The dream seemed so real. He felt her hand. The texture. It seemed as if he had really been there. Dreams weren’t supposed to feel that real, were they?
Where had he gone?
But what if he was still alive? What if this was the dream and he could still wake up? What would happen then? What if he was in the dream and here, at the same time? Split in two worlds, split in two? Would he still be there, in the dream, with Emily? If he died here, here on the floor of the lab, would he still be somewhere else at the same time? If something could come through the door, why couldn’t he do it too? He liked that idea. He liked that someone somewhere might carry on and that he might get to be there with Emily.

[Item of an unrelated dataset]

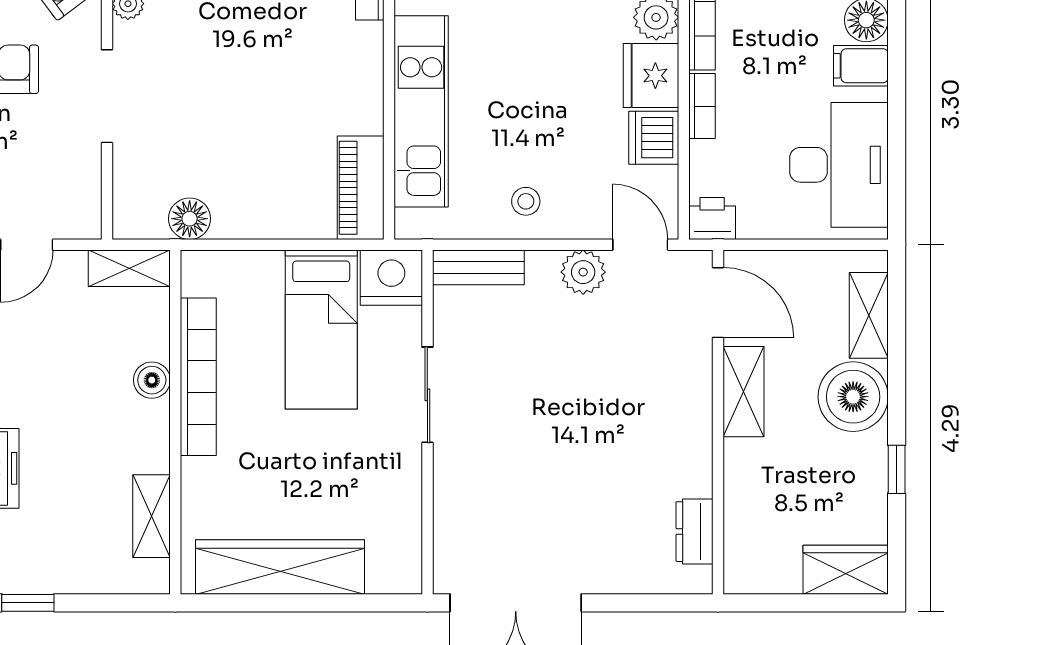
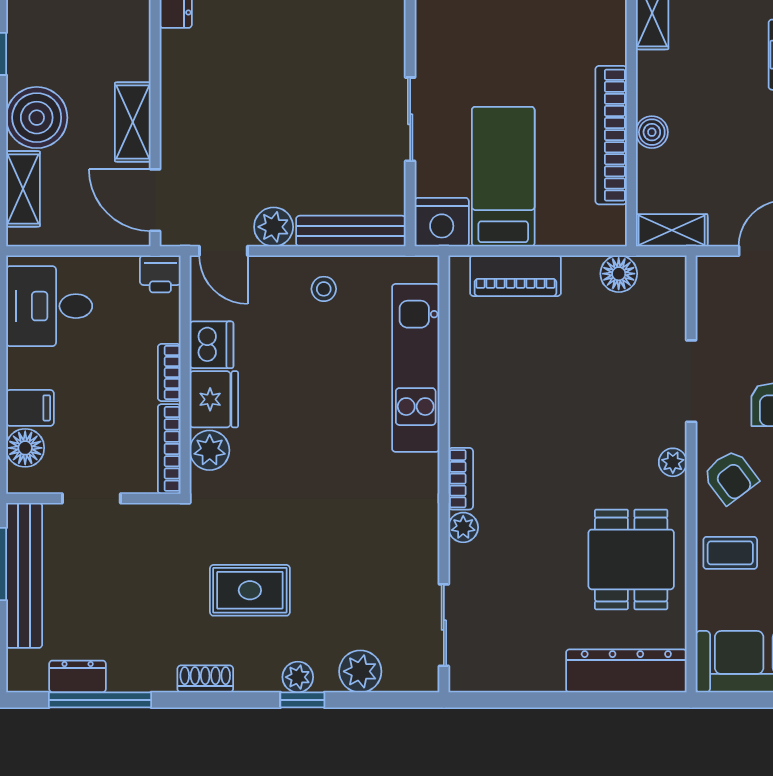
desk: (839, 165) -> (49, 306), width x0.73
piano: (361, 188) -> (515, 276), moved, turned 90
bench: (478, 267) -> (351, 231), width x1.36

The cat was going to outlive him. Strange thought indeed. No one ever bought a pet thinking the pet would outlast them. He wondered what would become of Mr. Harrington, would he starve? Or survive? Dead or alive, dead or alive. The two ways it could go, but he wouldn’t be around to see it. Would someone else find him and take care of him? Maybe the cat was damned. A demon. A haunting. Maybe the cat had been his curse, his bad luck after all. Ed wished he had never bought that cat. It was too late for those sorts of thoughts. What was done was done. No changing that now.
Still, he couldn’t help but wonder, if he was gone, then who would feed Mr. Harrington?